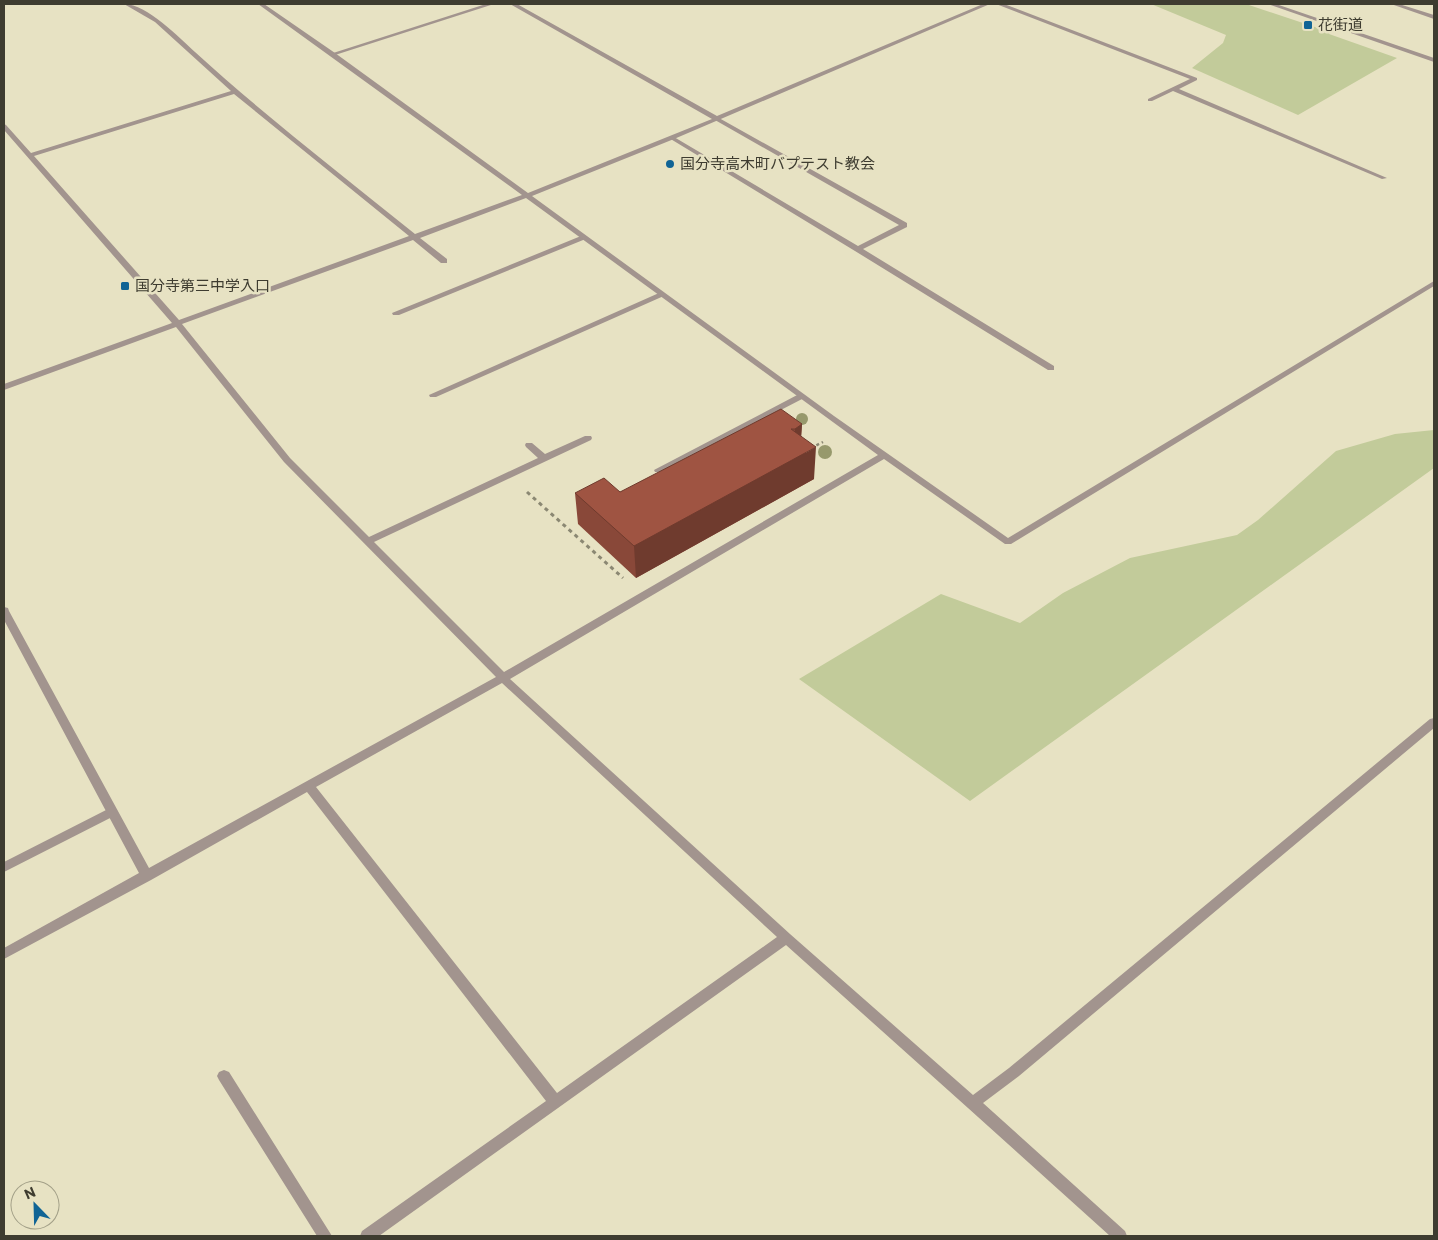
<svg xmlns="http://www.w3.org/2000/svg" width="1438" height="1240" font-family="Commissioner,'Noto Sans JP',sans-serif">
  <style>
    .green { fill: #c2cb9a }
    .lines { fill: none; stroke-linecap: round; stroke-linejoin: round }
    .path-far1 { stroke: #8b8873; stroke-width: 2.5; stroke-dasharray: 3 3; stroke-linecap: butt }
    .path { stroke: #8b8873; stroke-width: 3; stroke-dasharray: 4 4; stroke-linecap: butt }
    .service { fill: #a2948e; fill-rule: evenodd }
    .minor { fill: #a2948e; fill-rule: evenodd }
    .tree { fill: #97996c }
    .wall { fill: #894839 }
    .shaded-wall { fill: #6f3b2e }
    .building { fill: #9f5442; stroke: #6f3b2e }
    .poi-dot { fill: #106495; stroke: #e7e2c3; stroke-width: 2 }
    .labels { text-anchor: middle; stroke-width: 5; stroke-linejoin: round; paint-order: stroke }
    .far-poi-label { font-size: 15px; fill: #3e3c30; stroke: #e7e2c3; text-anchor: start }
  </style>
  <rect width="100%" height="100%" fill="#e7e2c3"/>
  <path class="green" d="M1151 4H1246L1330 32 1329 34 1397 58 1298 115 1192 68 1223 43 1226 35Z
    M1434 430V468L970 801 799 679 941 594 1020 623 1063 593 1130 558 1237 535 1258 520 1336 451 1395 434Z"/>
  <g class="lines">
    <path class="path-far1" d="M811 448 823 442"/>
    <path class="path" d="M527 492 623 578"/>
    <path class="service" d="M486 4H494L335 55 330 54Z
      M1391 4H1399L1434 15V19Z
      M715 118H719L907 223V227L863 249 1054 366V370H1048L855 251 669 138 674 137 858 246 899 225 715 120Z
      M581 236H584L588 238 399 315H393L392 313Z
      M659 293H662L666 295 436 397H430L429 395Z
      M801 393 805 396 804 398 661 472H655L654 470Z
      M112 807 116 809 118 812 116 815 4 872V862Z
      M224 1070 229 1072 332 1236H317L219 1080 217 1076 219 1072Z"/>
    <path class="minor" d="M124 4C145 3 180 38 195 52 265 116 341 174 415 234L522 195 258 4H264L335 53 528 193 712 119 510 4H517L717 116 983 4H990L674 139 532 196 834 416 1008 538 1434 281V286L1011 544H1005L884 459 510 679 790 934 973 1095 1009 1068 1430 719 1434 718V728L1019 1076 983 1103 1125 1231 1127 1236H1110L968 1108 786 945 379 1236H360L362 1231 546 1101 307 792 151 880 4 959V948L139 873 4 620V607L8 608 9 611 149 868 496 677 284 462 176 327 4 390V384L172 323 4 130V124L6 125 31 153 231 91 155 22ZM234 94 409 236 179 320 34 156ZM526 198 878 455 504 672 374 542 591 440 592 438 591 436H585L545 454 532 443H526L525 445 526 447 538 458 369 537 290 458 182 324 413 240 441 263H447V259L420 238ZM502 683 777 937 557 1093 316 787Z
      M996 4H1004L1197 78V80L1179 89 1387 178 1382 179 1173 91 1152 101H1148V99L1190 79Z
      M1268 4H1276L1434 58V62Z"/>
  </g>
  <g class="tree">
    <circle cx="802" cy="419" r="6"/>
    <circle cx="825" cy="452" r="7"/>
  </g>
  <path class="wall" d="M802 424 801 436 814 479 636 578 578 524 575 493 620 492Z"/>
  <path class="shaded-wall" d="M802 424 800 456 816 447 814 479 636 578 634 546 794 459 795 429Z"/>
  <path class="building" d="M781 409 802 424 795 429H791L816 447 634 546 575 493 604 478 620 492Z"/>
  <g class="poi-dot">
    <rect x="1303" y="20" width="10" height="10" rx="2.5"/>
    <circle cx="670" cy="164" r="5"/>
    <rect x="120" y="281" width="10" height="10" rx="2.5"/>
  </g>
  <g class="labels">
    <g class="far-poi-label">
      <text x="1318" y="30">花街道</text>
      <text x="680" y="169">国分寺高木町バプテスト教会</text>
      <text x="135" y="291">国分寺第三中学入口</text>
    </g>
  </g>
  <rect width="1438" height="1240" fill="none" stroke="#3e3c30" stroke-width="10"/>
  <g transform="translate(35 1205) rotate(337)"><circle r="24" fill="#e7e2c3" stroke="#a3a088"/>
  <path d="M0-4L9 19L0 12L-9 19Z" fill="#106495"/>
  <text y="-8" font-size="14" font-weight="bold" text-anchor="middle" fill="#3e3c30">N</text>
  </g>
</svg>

※

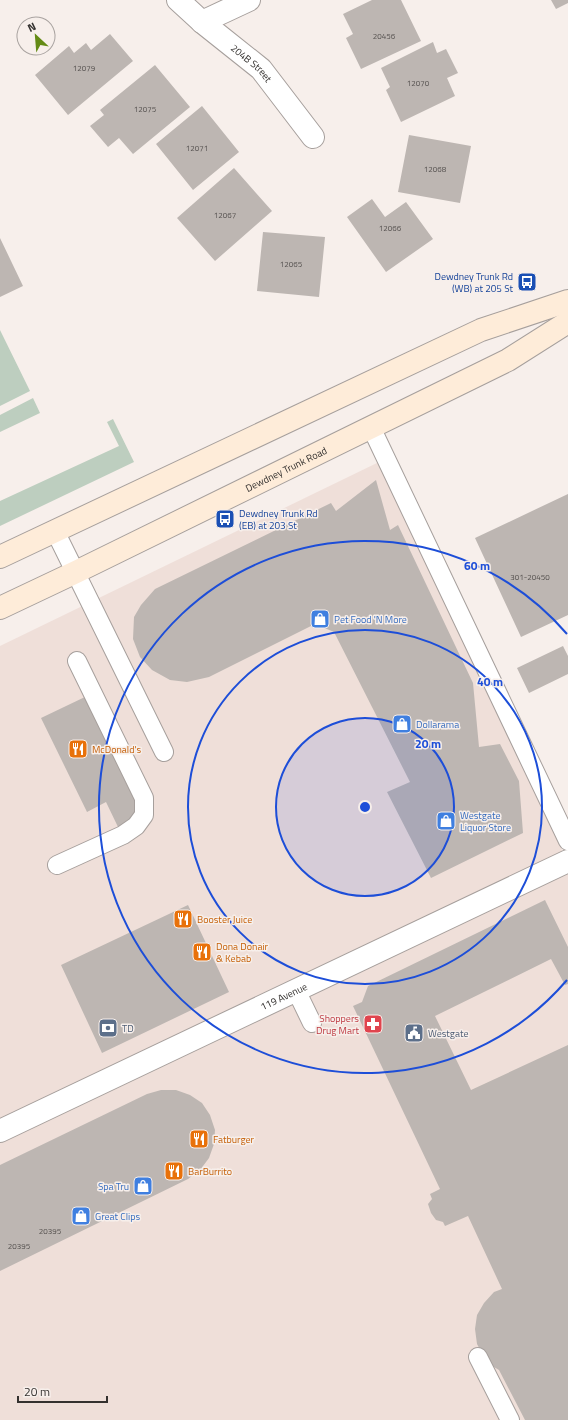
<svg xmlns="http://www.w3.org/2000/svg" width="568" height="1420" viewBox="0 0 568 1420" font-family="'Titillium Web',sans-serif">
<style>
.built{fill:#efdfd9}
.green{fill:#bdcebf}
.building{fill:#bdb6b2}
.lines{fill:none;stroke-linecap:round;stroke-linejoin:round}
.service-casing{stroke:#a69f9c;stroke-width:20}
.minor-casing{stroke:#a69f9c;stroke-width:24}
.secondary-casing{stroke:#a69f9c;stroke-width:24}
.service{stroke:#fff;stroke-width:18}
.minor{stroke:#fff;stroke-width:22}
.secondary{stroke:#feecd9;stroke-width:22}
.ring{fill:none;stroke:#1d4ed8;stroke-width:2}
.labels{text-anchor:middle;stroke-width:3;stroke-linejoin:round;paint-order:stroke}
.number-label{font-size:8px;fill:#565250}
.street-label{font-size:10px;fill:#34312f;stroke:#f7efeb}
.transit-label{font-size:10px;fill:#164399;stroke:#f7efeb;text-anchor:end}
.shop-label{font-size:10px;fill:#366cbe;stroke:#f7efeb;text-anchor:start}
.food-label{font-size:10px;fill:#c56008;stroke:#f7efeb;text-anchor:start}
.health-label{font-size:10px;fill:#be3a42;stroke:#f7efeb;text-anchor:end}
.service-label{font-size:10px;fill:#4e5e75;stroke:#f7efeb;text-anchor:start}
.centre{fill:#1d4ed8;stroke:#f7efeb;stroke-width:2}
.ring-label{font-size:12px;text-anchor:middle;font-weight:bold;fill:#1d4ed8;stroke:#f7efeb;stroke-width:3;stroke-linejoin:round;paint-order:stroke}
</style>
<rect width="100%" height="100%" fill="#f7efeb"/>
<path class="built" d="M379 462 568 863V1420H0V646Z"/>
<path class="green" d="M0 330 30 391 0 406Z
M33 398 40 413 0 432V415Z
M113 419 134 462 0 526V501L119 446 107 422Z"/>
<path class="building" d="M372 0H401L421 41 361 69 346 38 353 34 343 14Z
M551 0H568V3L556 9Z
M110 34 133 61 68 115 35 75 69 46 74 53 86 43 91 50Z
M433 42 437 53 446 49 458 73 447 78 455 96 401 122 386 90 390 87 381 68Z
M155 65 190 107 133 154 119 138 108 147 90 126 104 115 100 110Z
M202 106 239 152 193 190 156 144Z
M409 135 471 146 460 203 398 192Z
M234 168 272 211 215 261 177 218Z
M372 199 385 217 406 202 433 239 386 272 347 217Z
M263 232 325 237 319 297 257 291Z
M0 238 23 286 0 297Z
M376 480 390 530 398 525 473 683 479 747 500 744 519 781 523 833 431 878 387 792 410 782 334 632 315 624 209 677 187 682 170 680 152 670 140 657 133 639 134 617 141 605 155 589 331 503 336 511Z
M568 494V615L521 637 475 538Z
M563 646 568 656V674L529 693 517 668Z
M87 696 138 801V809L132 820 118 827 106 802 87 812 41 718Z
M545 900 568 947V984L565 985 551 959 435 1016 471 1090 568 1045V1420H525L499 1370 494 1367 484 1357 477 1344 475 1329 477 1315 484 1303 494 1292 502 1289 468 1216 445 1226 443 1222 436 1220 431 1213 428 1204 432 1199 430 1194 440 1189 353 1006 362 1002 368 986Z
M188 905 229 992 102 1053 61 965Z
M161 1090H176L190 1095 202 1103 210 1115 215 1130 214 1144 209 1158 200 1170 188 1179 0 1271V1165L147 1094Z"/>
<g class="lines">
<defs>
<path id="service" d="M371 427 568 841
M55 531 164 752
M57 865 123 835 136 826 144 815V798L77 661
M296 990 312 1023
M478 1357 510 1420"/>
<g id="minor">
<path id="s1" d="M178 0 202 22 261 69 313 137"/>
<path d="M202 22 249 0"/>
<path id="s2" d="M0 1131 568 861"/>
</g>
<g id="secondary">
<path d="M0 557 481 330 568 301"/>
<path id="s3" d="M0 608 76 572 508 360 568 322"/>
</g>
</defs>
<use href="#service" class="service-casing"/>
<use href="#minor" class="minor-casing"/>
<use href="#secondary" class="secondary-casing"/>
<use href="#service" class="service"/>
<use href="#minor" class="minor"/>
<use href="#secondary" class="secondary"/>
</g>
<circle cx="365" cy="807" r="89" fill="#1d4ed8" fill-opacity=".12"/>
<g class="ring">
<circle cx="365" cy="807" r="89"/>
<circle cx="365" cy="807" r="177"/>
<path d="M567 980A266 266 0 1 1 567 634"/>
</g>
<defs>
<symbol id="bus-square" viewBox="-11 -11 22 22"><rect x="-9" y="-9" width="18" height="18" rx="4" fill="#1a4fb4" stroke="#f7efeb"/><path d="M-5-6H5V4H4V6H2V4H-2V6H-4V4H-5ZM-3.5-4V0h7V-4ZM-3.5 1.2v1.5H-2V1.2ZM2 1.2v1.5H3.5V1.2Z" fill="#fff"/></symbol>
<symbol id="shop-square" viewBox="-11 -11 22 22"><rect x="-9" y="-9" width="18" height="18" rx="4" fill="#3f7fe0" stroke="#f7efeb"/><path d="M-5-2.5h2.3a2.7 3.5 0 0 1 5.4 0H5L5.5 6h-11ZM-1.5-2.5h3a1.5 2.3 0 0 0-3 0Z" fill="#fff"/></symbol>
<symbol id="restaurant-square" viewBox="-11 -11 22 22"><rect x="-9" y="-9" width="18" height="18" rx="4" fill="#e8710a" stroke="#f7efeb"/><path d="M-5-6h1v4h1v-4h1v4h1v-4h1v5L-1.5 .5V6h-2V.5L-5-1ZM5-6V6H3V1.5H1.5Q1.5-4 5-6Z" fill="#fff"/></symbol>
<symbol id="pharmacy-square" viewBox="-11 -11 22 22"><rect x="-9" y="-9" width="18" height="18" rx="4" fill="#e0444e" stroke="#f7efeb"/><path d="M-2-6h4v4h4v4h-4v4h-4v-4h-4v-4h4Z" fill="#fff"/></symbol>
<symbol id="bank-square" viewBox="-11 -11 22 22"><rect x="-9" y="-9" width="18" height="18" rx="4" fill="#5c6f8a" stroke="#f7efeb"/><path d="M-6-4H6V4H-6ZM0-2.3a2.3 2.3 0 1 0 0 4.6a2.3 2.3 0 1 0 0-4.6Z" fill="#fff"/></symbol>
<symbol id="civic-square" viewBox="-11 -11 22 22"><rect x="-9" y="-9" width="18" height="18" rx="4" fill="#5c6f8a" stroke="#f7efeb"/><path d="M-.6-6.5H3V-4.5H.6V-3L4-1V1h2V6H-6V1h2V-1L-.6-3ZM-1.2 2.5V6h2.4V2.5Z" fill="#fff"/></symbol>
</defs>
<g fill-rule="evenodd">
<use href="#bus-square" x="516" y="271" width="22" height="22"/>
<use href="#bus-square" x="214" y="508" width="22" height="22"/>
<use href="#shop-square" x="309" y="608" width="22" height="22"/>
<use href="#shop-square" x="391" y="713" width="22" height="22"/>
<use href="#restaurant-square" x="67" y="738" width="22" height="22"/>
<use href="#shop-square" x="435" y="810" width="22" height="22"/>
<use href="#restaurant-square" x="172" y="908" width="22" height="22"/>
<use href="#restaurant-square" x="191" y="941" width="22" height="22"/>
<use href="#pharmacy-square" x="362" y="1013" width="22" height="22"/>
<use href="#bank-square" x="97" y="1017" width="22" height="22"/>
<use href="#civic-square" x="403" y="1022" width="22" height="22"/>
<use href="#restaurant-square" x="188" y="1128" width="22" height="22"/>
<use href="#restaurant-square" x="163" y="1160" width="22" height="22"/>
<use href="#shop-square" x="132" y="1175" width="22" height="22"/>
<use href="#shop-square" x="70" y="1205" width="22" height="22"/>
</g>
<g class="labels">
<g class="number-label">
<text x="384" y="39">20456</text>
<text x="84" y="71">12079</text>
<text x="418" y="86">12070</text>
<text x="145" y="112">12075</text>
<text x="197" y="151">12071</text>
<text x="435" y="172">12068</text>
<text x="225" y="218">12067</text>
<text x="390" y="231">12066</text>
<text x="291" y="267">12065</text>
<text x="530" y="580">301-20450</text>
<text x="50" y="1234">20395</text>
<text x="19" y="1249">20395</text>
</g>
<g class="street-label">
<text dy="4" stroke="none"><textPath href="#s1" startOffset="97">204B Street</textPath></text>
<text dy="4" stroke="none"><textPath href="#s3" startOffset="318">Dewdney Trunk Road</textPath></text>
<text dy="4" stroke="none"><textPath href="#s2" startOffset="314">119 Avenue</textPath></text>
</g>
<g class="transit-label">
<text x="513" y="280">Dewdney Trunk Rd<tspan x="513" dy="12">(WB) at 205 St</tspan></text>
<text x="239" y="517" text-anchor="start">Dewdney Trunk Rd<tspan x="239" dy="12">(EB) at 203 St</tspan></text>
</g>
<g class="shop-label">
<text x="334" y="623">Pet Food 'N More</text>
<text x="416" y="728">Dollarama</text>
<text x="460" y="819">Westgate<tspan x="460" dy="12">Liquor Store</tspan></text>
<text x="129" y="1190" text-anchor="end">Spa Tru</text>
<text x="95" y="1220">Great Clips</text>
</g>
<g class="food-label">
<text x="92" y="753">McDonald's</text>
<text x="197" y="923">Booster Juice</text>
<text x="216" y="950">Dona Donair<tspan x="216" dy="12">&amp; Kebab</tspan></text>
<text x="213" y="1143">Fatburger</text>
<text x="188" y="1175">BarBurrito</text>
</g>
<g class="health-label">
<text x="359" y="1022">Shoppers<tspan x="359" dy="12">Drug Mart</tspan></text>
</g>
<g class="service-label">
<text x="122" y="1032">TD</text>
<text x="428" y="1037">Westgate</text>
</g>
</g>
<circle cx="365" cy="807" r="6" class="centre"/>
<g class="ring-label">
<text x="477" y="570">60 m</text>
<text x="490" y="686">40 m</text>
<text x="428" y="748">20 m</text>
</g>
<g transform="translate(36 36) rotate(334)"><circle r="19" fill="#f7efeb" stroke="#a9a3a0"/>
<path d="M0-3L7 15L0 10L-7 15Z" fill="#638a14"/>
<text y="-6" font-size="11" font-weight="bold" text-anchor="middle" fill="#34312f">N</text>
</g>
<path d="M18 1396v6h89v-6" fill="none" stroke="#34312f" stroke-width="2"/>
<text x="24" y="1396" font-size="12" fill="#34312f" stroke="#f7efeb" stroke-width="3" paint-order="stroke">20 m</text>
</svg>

※

§ **Exercise brief**
Using the entries above, return each line that includes the word "casing".

§ **Exercise response**
.service-casing{stroke:#a69f9c;stroke-width:20}
.minor-casing{stroke:#a69f9c;stroke-width:24}
.secondary-casing{stroke:#a69f9c;stroke-width:24}
<use href="#service" class="service-casing"/>
<use href="#minor" class="minor-casing"/>
<use href="#secondary" class="secondary-casing"/>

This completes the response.